Prodaft によると、FIN7 の Checkmarks プラットフォームは、180万以上のターゲットをスキャンした後も、主に米国に拠点を置く 8,147社 (16.7%) への侵入において、すでに使用されているとのことだ。
ランサムウェアと SSH バックドア
2022年11月に Sentinel Labs は、FIN7 グループと Black Basta ランサムウェアを結びつける証拠を発見し、それ以前の2022年4月には Mandiant が、このロシアン・ハッカーと Darkside オペレーションを結びつけている。

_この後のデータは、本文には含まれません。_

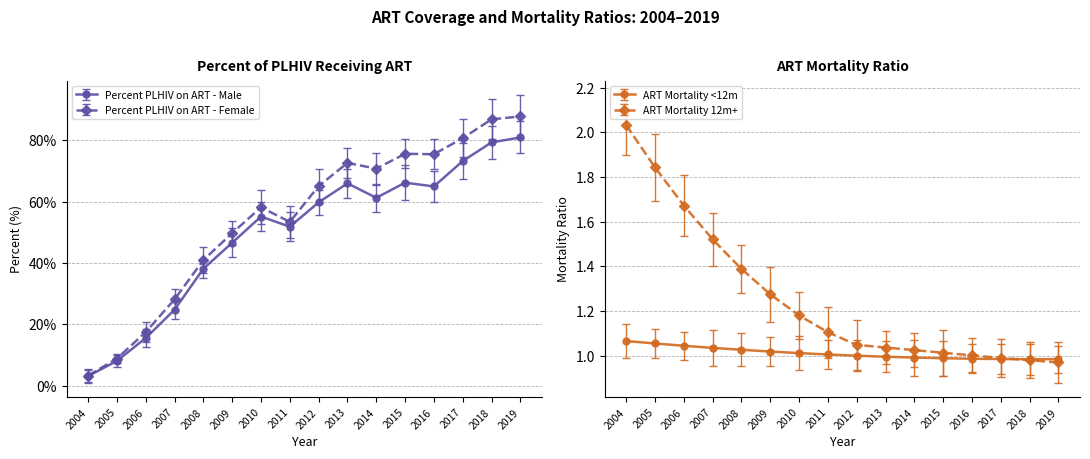

What is the value of the Percent PLHIV on ART - Female point at the 4th from the left?

28.1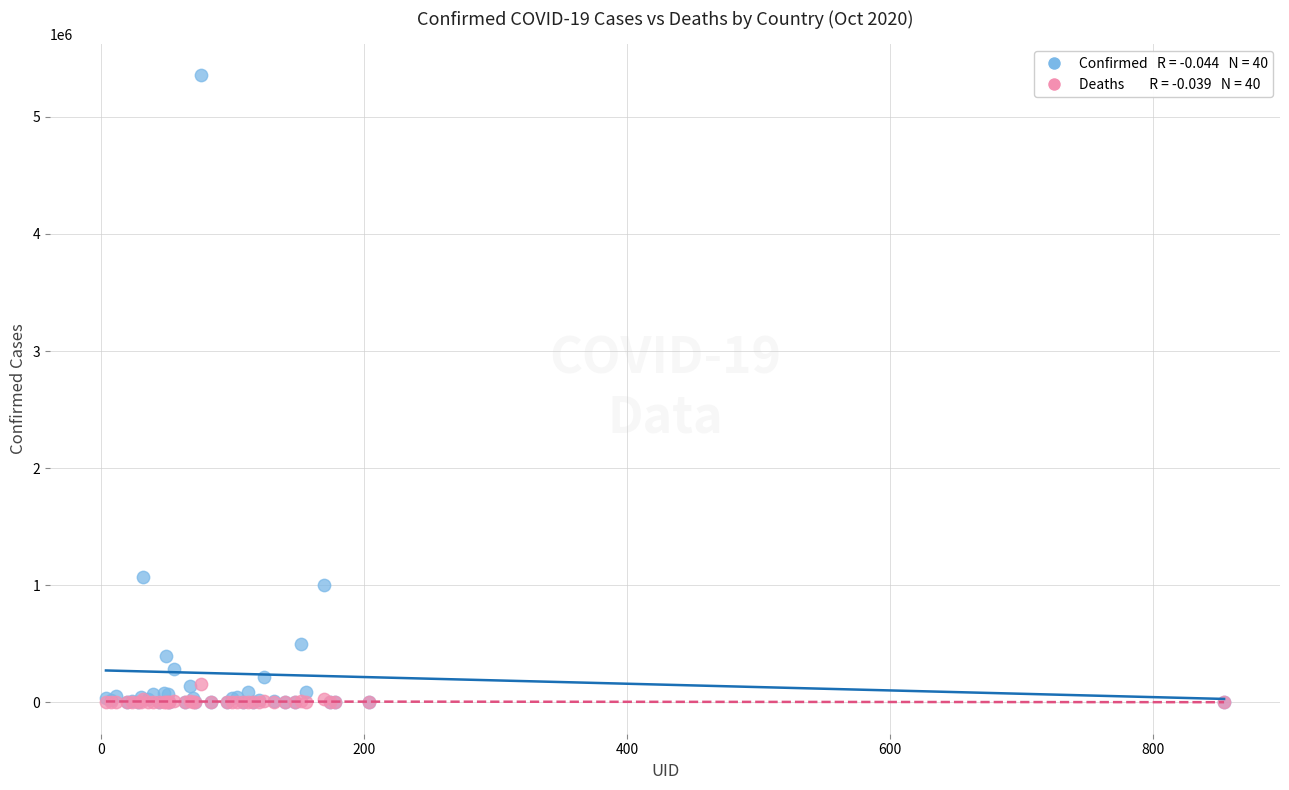

Across all series, what Y value is closest to 2676828?

1069368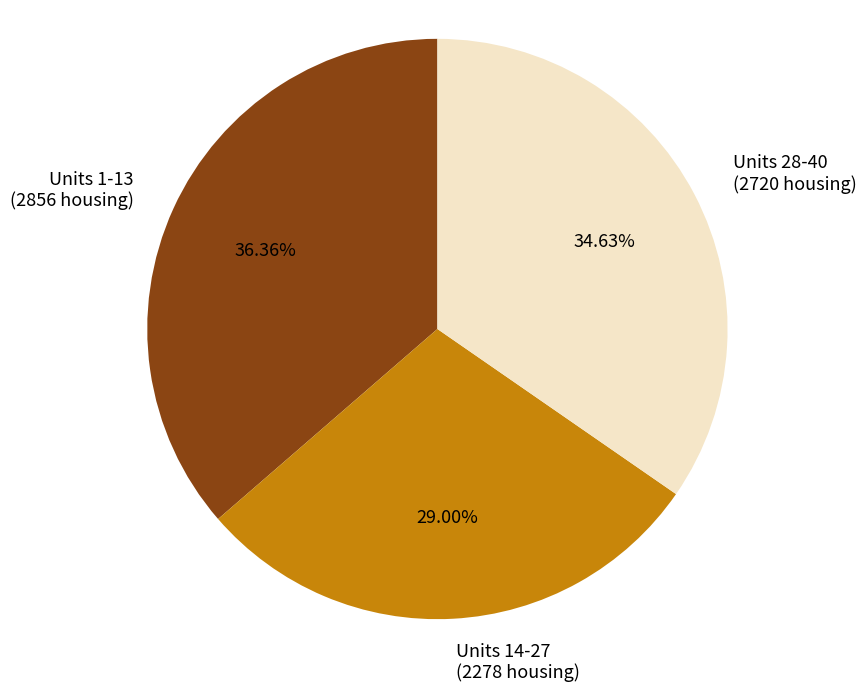

Do Units 28-40 and Units 1-13 together represent more than half of the pie?

Yes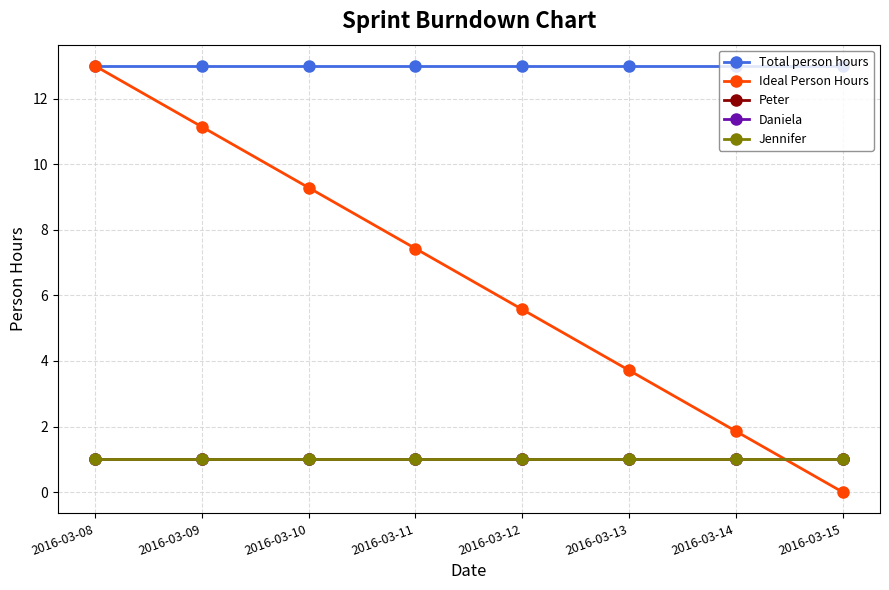

How many lines are shown in the chart?

5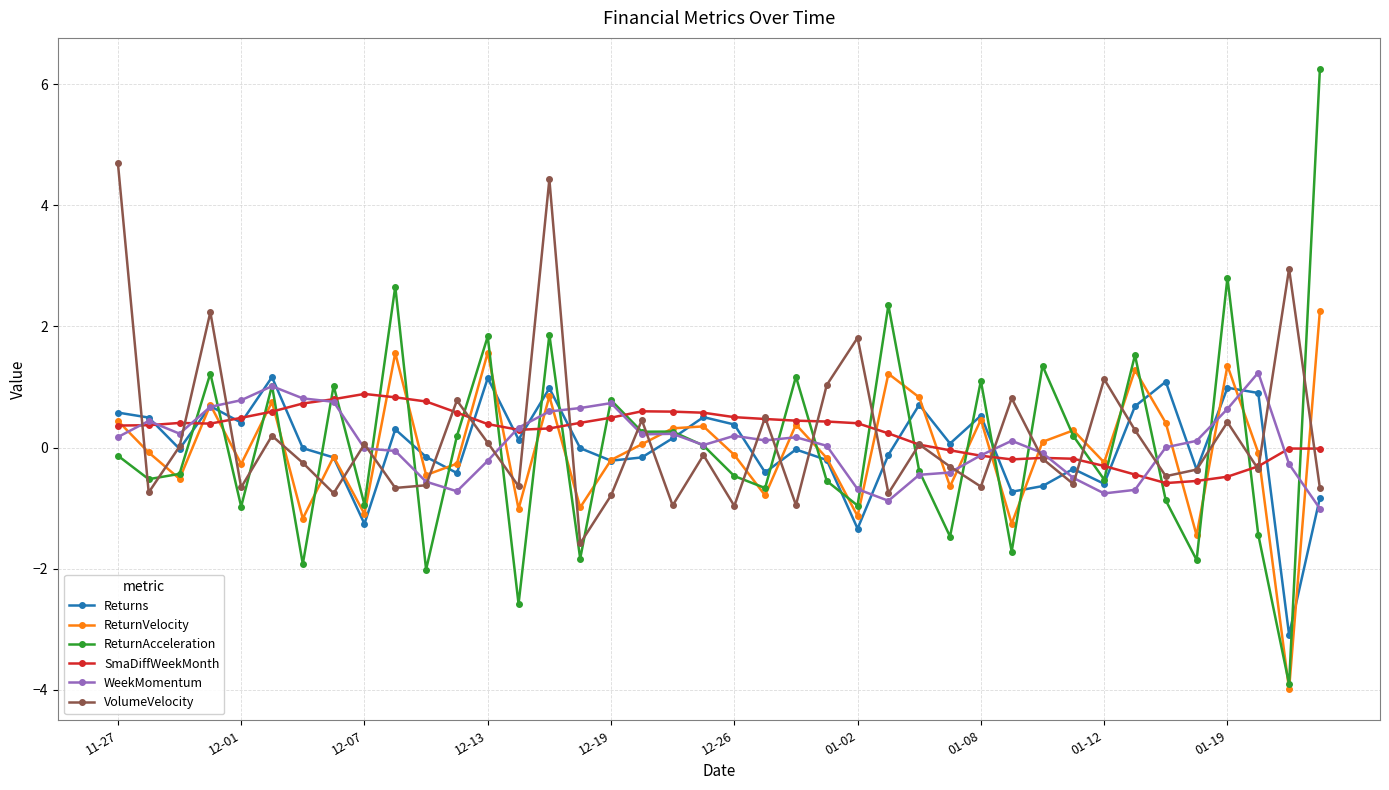

What is the sum of all SmaDiffWeekMonth values?

9.9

Prodaft の調査によると、このランサムウェアによる身代金請求書と暗号化されたファイルと思われるものが見つかり、DarkSide との関連を示す更なる証拠が発見されたことになる。
さらに研究者は、取得した Jabber ログから、Darkside/REvil/LockBit などのランサムウェアとの、通信の証拠を多数発見している。
これらのログから得られた注目すべき詳細の1つは、FIN7 は身代金の受け取り後であっても、他のグループにアクセスを販売することがあるというものだ。また FIN7 自身が、将来的に新しい攻撃を試みるために、ランサムウェア被害者のネットワーク上に SSH バックドアを維持することも好むようだ。
この SSH バックドアは、FIN7 の武器として最近になって追加されたものであり、Onion ドメインを介した逆 SSH 接続 (SFTP) を用いて、侵入したデバイスからファイルを盗み出すことを可能にしている。
FIN7 の Checkmarks プラットフォームは、公開されたエクスプロイトを産業化する脅威アクターにより、世界的な影響を及ぼす大規模な攻撃が可能なることを物語っている。
さらに、この調査では、FIN7 が価値のある企業だけをターゲットにするのではなく、すべての人をターゲットにし、第2段階で価値を評価していることも判明している。
Prodaft は、攻撃で使用された SSH ベースのバックドアなどのマルウェアについて、その IOC (indicators of compromise) をレポートしている。FIN7 がネットワークを狙う方法などを示す、このレポートに関しては、すべての管理者が確認することを強く推奨する。
2022年4月5日に、「FIN7 ギャングの戦略:運輸/保険/防衛をターゲットにサプライチェーン攻撃?」という記事をポストしています。この記事には、「2010年代半ばに出現して以来、クレジット・カード情報窃取マルウェアにより、レストラン/ギャンブル/ホスピタリティ業界向けの POS システムを標的とした、大規模なマルウェア・キャンペーンにより存在感を示してきた。しかし、2021年10月のレポートによると、FIN7 はマネタイズ戦略をランサムウェアにシフトしている」と記されています。Prodaft のレポート FIN7 Unveiled:A deep dive into notorious cybercrime gang は、なかなかの力作です。よろしければ、ご参照ください。